Despite the fact that RDL 7/2018 did represent an advance for the National Health System to the degree that it repealed the insurance model in the previous regulation (RDL 16/2012), the new regulation is clearly insufficient, as not only has the level of coverage prior to the 2012 reform not been restored, but in some respects it is even regressive with regard to the terms of this reform. This is because it does not expressly mention in all cases and with no exceptions—as stated above—that foreigners in situations of great vulnerability will receive health coverage.
For this reason, we at the signatory organisations must remind the Government yet again of the commitments taken on in virtue of international human rights agreements, in particular the recommendations issued by the Spanish Government Committee on Economic, Social and Cultural Rights in April 2018 that urged the adoption of the measures necessary so that migrants have access to health coverage with no discrimination.

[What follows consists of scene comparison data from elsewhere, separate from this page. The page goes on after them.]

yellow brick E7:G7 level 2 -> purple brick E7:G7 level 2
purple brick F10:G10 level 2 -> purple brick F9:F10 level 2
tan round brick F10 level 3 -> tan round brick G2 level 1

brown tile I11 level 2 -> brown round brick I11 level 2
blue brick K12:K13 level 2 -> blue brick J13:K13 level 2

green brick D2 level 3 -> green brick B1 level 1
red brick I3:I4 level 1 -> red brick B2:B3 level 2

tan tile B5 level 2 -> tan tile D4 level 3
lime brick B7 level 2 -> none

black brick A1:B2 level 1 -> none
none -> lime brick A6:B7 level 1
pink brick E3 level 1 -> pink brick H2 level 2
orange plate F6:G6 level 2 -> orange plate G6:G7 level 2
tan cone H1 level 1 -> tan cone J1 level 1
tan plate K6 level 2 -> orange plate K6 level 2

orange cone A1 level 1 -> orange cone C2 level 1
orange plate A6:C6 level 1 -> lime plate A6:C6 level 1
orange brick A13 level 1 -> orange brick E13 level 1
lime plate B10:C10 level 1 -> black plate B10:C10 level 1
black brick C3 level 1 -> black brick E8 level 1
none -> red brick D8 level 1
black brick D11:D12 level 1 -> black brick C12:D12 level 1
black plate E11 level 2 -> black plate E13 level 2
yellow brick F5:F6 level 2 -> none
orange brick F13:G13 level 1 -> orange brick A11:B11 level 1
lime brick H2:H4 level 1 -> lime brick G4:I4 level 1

Health care that prioritises prevention, giving coverage to the entire population, with no exclusions, is more efficient and less costly—as it reduces the number of hospitalisations and minimises public health risks, among others—strengthening the National Health System in benefit of all of society.
Organisations break the wall of exclusion in front of the Ministry
As a consequence of organisations’ commitment to universal access to healthcare, we congregated this morning in front of the doors to the Ministry of Health, Consumer Affairs and Social Welfare to demand a right that is for everybody.
These people who were excluded shared their stories today before this fictitious wall that was built with denunciations and represents the real wall that smothers them in their daily lives.
After reading the manifesto, we at the organisations symbolically knocked down the wall that was raised, in the hope that hundreds of people who suffer exclusion can soon demolish the wall the Spanish government raises against them every day and that health coverage exclusion stops being a fact in our society.
This action was accompanied by a letter to the Minister of Health, asking for a new comprehensive regulation that places the right to health at the centre of the policies, and guarantees access to the health system on equal terms to all the people who live in Spain without distinction.